Comprehensive multi-omics mapping of immune perturbations in autism spectrum disorder.

This study looked at immune system problems in people with autism using advanced testing methods. Researchers found that autistic individuals have an overactive immune system with inflammation that relates to how severe their symptoms are. They discovered problems with specific immune cells and energy processes in the body. These findings suggest autism involves the whole body's immune system, not just the brain, and could help develop new treatments and ways to measure autism severity.

This comprehensive multi-omics study examined immune system abnormalities in autism spectrum disorder (ASD) using advanced profiling techniques including flow cytometry, RNA sequencing, and plasma analysis. The research revealed significant immune dysregulation characterized by T cell abnormalities with skewed Th1/Th2 balance, impaired natural killer (NK) cell function despite increased activation, and elevated inflammatory cell populations. Transcriptomic analyses identified interferon-driven and antiviral signaling pathway activation. Plasma metabolomics showed disruptions in energy metabolism and elevated inflammatory markers that correlated with clinical severity.

These findings suggest ASD involves systemic immune activation and a chronic inflammatory state that relates to symptom severity, providing potential targets for biomarker development and immune-focused therapeutic approaches.

Findings support immune-targeted therapeutic approaches and biomarker development for ASD. The correlation between immune markers and symptom severity suggests potential for stratified treatment approaches. However, translation to clinical practice requires validation studies and determination of therapeutic windows for immune modulation interventions.

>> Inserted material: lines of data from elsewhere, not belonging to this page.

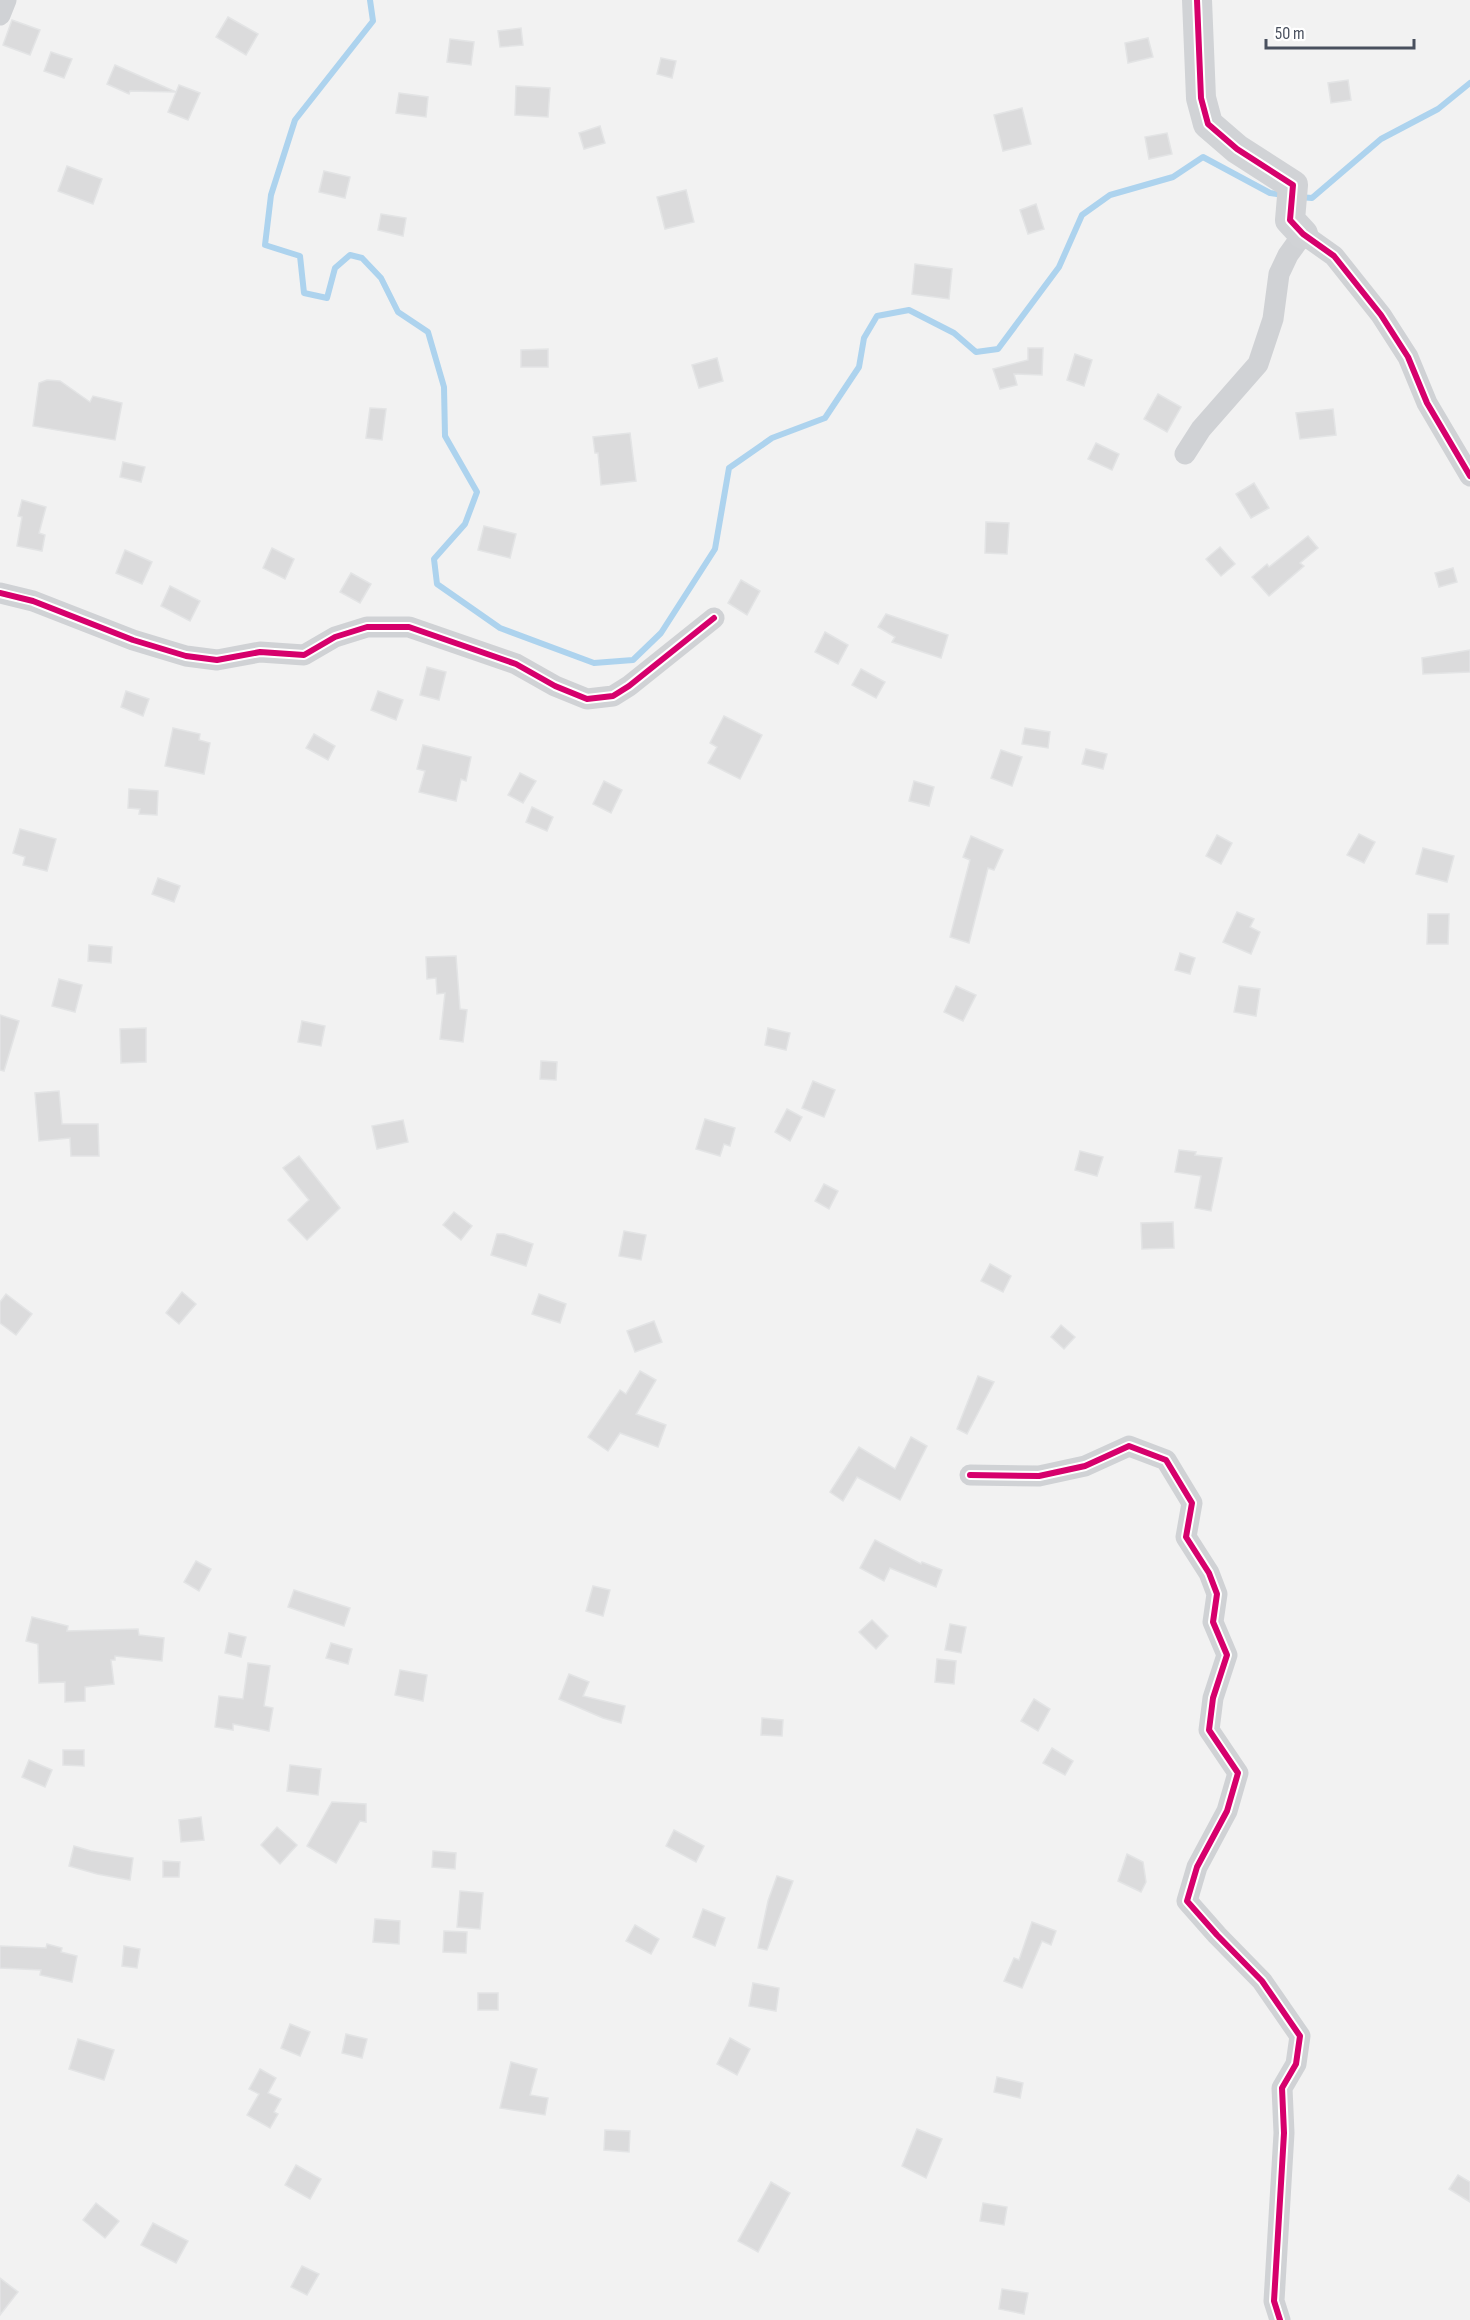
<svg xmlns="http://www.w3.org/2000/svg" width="1470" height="2320" viewBox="0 0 1470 2320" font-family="'Sofia Sans Condensed',sans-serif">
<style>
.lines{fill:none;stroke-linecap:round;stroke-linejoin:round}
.stream{stroke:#add3ee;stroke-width:6}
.building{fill:#dbdbdc;stroke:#e3e4e5;stroke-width:1.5}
.street{stroke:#d0d2d5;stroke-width:21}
.secondary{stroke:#d1d3d6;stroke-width:30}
.cycleway-casing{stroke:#fff;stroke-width:10}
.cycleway{stroke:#d6006c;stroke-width:6}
</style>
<rect width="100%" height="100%" fill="#f2f2f2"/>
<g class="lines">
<g class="stream">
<polyline points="370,0 373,21 295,120 271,195 265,245 300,256 304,293 327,298 335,268 350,255 362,258 381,278 398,312 428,332 444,387 445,436 477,492 465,524 434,559 437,584 500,628 594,663 633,660 661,633 715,549 729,468 772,438 825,418 859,367 864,338 877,316 909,310 954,333 976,352 998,349 1059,267 1082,215 1110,195 1173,177 1203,157 1270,193 1283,195"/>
<polyline points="1299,197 1312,198 1381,139 1438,109 1470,83"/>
</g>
</g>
<g class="building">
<polygon points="228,17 258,34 246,55 216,37"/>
<polygon points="12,20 40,30 30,55 3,45"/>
<polygon points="521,28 523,45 500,47 498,31"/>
<polygon points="1148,38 1153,57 1128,63 1125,43"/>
<polygon points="450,39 474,42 471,65 447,62"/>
<polygon points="51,52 72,59 64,78 44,71"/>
<polygon points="661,58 676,61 672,78 657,74"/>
<polygon points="115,65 176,92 130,91 129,94 107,84"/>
<polygon points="1348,80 1351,100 1331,103 1328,83"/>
<polygon points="179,85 200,93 188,120 168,112"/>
<polygon points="516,86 550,88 548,117 515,115"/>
<polygon points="399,93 428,97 426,117 396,113"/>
<polygon points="1022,108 1031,144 1003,151 994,115"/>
<polygon points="600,126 605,143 584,149 579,133"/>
<polygon points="1167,133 1172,154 1149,159 1145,137"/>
<polygon points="67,166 102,179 93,204 58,191"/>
<polygon points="324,171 350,177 345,198 319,192"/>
<polygon points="686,190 694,222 665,229 657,197"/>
<polygon points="1036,204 1044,229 1028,234 1020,210"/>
<polygon points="381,214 406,218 403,236 378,230"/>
<polygon points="915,264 952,269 949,299 912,294"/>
<polygon points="1028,348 1043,348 1042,375 1014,374 1017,385 1000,389 993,369 1028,360"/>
<polygon points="548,349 548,367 521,367 521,350"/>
<polygon points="1075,354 1092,360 1084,386 1067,380"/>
<polygon points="717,358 723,381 699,388 692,365"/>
<polygon points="47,380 60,381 90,402 93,396 122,403 115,440 33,426 39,383"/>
<polygon points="1158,394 1181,407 1167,432 1144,419"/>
<polygon points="370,408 386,409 382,440 366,438"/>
<polygon points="1333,409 1336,435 1300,439 1296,413"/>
<polygon points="630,433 636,481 601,485 598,453 595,453 593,437"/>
<polygon points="1096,443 1119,454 1112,470 1088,459"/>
<polygon points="123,462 145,467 141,482 120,477"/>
<polygon points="1254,483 1269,508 1251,518 1236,494"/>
<polygon points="22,500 46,507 39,533 45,535 42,551 17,546 22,517 18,516"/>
<polygon points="986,522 1009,523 1007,554 985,553"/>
<polygon points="484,526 516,534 510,558 478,550"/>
<polygon points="1308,536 1318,548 1300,563 1304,566 1269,596 1252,577 1267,564 1269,567"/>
<polygon points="1220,547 1235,564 1221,576 1206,559"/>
<polygon points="272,548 294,559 285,579 263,568"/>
<polygon points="125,550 152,562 142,584 116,573"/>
<polygon points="1453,568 1457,582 1439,587 1435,573"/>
<polygon points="351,573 371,584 360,603 340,592"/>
<polygon points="741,580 760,591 747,615 728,603"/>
<polygon points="170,586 200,601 190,621 161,606"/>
<polygon points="886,614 948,635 941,658 892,642 895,637 878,627"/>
<polygon points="825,632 848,645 838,664 815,652"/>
<polygon points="1470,650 1470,672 1423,674 1422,658"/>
<polygon points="427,667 446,672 439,700 420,695"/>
<polygon points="861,669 885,682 876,698 852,685"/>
<polygon points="126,691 149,699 143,716 121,707"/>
<polygon points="378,691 403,700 396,720 371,710"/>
<polygon points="724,716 762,735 740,779 708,763 717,747 710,743"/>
<polygon points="173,728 200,734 199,740 210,743 204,774 165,766"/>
<polygon points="1025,728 1050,732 1048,748 1022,744"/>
<polygon points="314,734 335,746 328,760 306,748"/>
<polygon points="423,745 471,757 466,781 461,779 456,801 419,792 425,771 417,769"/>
<polygon points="1086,749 1107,754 1103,769 1082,764"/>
<polygon points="1001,750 1022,757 1012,786 991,778"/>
<polygon points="520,773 536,781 523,803 508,795"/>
<polygon points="604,781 622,790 611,813 593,804"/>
<polygon points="914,781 934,787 929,806 909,801"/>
<polygon points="129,789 158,791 157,815 139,814 140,809 128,808"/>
<polygon points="532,807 553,817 547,831 526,822"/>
<polygon points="20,829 56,839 47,871 23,865 25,857 13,853"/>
<polygon points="1359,834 1375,842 1364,863 1347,855"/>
<polygon points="1217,835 1232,843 1221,864 1206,856"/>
<polygon points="971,836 1003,850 994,870 988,868 969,943 950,937 970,860 963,857"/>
<polygon points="1423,848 1454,856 1447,882 1416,874"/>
<polygon points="158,878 180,886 174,902 152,894"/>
<polygon points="1237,912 1254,919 1250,927 1260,932 1251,954 1223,942"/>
<polygon points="1428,914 1449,914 1448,944 1427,944"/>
<polygon points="89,945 112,947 111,963 88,961"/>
<polygon points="1180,953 1195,958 1190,974 1175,970"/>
<polygon points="456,956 460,1009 467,1010 463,1042 440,1039 445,993 437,994 436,978 427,979 426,957"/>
<polygon points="59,979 82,985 75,1012 52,1006"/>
<polygon points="956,986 976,995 963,1021 944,1012"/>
<polygon points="1239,986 1260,989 1256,1016 1234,1012"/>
<polygon points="0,1015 19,1021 4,1071 0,1070"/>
<polygon points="302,1021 325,1026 321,1046 298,1042"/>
<polygon points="146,1028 146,1062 121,1063 120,1029"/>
<polygon points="768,1028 790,1033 786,1050 765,1045"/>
<polygon points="541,1061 557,1062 556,1080 540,1079"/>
<polygon points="813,1081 835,1090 824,1117 802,1108"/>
<polygon points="59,1091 62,1124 98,1124 99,1156 71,1156 70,1138 39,1141 35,1093"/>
<polygon points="787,1109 802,1117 790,1141 775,1132"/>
<polygon points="705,1119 735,1128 730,1146 724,1144 720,1156 696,1149"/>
<polygon points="403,1120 408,1142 377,1149 372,1126"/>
<polygon points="1179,1150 1196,1152 1195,1155 1222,1158 1211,1211 1195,1208 1201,1176 1175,1172"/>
<polygon points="1080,1151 1103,1157 1097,1176 1075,1170"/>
<polygon points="299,1156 340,1208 307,1240 288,1220 309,1200 283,1168"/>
<polygon points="824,1184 838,1191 829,1209 815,1201"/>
<polygon points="454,1212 472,1226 461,1240 443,1225"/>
<polygon points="1173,1222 1174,1248 1142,1249 1141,1223"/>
<polygon points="624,1231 646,1235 641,1260 619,1256"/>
<polygon points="497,1234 504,1234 533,1244 526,1266 491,1255"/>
<polygon points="990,1264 1011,1276 1003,1292 981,1281"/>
<polygon points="182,1292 196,1304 179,1324 166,1313"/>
<polygon points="6,1294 32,1314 16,1335 0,1323 0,1302"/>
<polygon points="539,1294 566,1304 560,1323 532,1314"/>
<polygon points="654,1321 662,1342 635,1352 627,1331"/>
<polygon points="1061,1325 1075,1337 1064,1349 1051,1337"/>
<polygon points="640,1371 656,1380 636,1414 666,1425 658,1447 620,1433 608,1451 588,1437 620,1390 626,1394"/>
<polygon points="978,1376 994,1382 967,1434 957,1429"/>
<polygon points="911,1437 927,1446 900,1500 857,1477 843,1501 830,1492 859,1447 895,1469"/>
<polygon points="875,1540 921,1564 922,1562 942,1570 936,1587 890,1568 884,1581 860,1568"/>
<polygon points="196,1561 211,1569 199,1591 184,1582"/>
<polygon points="593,1586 610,1590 603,1616 586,1611"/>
<polygon points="294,1590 350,1608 344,1626 288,1607"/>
<polygon points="32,1617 68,1626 67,1631 138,1629 139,1635 164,1638 162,1661 115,1656 115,1660 111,1660 114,1684 85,1687 85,1701 65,1702 65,1682 39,1683 38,1644 26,1641"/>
<polygon points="872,1620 888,1636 876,1649 859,1632"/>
<polygon points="950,1624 966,1627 961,1653 945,1650"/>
<polygon points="229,1633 246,1637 241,1657 225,1653"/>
<polygon points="331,1643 352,1649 348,1664 326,1658"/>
<polygon points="937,1659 956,1661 954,1684 935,1682"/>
<polygon points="248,1663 270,1666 264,1706 273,1708 269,1731 233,1724 233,1730 215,1727 219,1696 243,1699"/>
<polygon points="400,1670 427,1675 423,1701 395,1695"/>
<polygon points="569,1674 589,1682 583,1696 625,1706 621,1723 603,1718 559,1699"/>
<polygon points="1034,1699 1050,1709 1038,1731 1021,1721"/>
<polygon points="762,1718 783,1720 782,1736 761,1735"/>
<polygon points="1052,1748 1073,1761 1065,1775 1043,1763"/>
<polygon points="63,1750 84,1750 84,1766 63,1765"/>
<polygon points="29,1760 52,1770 45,1787 22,1777"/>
<polygon points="290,1765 321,1769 318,1795 287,1791"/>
<polygon points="332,1802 366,1804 366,1822 360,1821 336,1863 307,1846"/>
<polygon points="201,1817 204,1840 181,1842 179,1820"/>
<polygon points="277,1827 297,1845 280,1864 261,1845"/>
<polygon points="674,1830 704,1846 696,1862 666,1846"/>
<polygon points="74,1846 91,1851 133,1858 130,1880 97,1874 69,1866"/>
<polygon points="433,1851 456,1853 455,1869 432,1867"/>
<polygon points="1127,1854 1143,1862 1146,1882 1141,1892 1118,1881"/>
<polygon points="163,1861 180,1862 179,1877 163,1877"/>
<polygon points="777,1876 793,1881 767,1950 758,1948 768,1901"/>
<polygon points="460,1891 483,1893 480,1929 457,1927"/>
<polygon points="703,1909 725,1918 715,1946 693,1937"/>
<polygon points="375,1919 400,1921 399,1944 373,1942"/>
<polygon points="1032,1922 1056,1931 1051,1945 1042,1941 1022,1988 1004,1981 1014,1958 1019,1960"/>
<polygon points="635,1925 659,1939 651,1954 626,1941"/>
<polygon points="444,1931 467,1932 466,1953 443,1952"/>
<polygon points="47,1944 62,1948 61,1952 77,1956 72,1982 40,1975 41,1970 0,1968 0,1946 46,1948"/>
<polygon points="124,1946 140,1949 137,1968 122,1966"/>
<polygon points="753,1983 779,1988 776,2011 749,2006"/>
<rect x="478" y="1993" width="20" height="17"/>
<polygon points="290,2024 310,2032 300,2056 281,2048"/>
<polygon points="346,2034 367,2039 362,2058 342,2053"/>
<polygon points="730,2038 750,2049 737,2075 717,2064"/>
<polygon points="78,2039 114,2050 104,2080 69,2069"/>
<polygon points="511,2062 537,2069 530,2095 548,2098 545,2115 500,2108"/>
<polygon points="260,2069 276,2078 268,2093 281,2099 274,2112 278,2114 270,2128 247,2115 259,2094 249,2089"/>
<polygon points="997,2077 1023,2083 1020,2098 994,2092"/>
<polygon points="917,2129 942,2139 926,2178 902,2166"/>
<polygon points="605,2130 630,2131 629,2152 604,2150"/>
<polygon points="296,2165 321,2179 310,2199 285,2185"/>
<polygon points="1458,2175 1470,2182 1470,2202 1449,2189"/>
<polygon points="771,2182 790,2193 758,2252 738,2241"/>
<polygon points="96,2203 119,2221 105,2238 83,2220"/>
<polygon points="983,2203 1007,2207 1004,2225 980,2221"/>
<polygon points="153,2223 188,2241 176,2263 141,2245"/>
<polygon points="302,2266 319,2274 307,2295 291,2287"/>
<polygon points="0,2278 18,2292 0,2315"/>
<polygon points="1002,2289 1028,2293 1024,2314 999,2309"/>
</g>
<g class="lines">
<g class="street">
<polyline points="0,15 6,0"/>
<polyline points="1185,454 1201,429 1258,364 1273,319 1279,274 1288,255 1303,234 1334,256 1381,315 1408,357 1427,403 1470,476"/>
<polyline points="0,593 33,601 133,640 186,656 217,660 260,652 304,655 335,637 367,627 409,627 516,664 555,686 587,699 613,696 629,686 714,618"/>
<polyline points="970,1475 1039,1476 1085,1466 1129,1446 1166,1460 1192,1503 1186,1537 1209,1573 1217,1594 1213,1622 1227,1655 1213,1698 1209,1730 1238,1773 1227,1811 1197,1867 1187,1901 1217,1935 1262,1981 1300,2036 1296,2064 1282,2088 1284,2133 1274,2301 1280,2320"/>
</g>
<polyline class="secondary" points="1197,0 1201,98 1208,124 1237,149 1293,185 1290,220 1303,234"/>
<g class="cycleway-casing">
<g id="cycleway">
<polyline points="1197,0 1201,98 1208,124 1237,149 1293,185 1290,220 1303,234 1334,256 1381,315 1408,357 1427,403 1470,476"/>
<polyline points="0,593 33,601 133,640 186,656 217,660 260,652 304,655 335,637 367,627 409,627 516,664 555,686 587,699 613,696 629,686 714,618"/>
<polyline points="970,1475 1039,1476 1085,1466 1129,1446 1166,1460 1192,1503 1186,1537 1209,1573 1217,1594 1213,1622 1227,1655 1213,1698 1209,1730 1238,1773 1227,1811 1197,1867 1187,1901 1217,1935 1262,1981 1300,2036 1296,2064 1282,2088 1284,2133 1274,2301 1280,2320"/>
</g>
</g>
<use href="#cycleway" class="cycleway"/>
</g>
<path d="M1266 39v9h148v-9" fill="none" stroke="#49505e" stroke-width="3"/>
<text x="1275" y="39" font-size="18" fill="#49505e" stroke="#ffffff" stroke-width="4.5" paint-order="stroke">50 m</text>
</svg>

Sample size not reported. Study design unclear from abstract. Causal relationships between immune findings and ASD symptoms cannot be established from this observational research. Generalizability to broader ASD population unknown without demographic details.

Autism spectrum disorder (ASD) is increasingly recognized as a neurodevelopmental condition with systemic immunological involvement, yet the underlying immune mechanisms remain incompletely defined. To delineate the peripheral immune landscape in ASD using integrated multi-omics profiling and to determine how immune and immunometabolic alterations relate to clinical severity. Circulating immune cells from individuals with ASD were profiled using multicolor flow cytometry, single-cell RNA sequencing, and bulk RNA sequencing. Plasma proteomic and metabolomic analyses were performed to identify immune-related and metabolic biomarkers.

Immune features were evaluated for associations with clinical severity measures. Multi-omics profiling revealed marked immune dysregulation in ASD, with significant shifts in immune cell subsets and inflammatory signatures that correlated with clinical severity. T cell abnormalities included reduced frequencies and a skewed Th1/Th2 balance, consistent with a chronic inflammatory milieu. Natural killer (NK) cells showed increased activation but impaired cytotoxic capacity, accompanied by expansion of an atypical NK subset.

Myeloid-derived suppressor cells (MDSCs) and hyperinflammatory CD56+ monocytes were elevated. Transcriptomic analyses corroborated broad immune activation, prominently implicating interferon-driven and antiviral signaling pathways. Plasma metabolomics and proteomics further indicated disruptions in purine metabolism and oxidative phosphorylation, alongside increased inflammatory markers, which were significantly associated with symptom severity. These findings support a systemic immunometabolic framework in ASD characterized by concurrent immune activation and altered myeloid/NK cell states, providing mechanistic context for peripheral biomarkers linked to clinical phenotype.

Integrated multi-omics profiling identifies robust peripheral immune and metabolic disturbances in ASD. The dysregulated immune subsets, activated immune pathways, and plasma biomarker signatures highlight potential avenues for biomarker-driven stratification and immune-targeted therapeutic development in ASD. T cell dysregulation, NK cell impairment, and myeloid expansion indicate a chronic inflammatory state and immune exhaustion phenotype associated with ASD severity. Plasma metabolomic and proteomic alterations, including disrupted oxidative phosphorylation and elevated inflammatory markers, correlate with ASD severity and highlight potential biomarkers.

Multi-omics profiling links peripheral immune dysregulation to neurodevelopmental abnormalities, providing a framework for immune-targeted ASD interventions.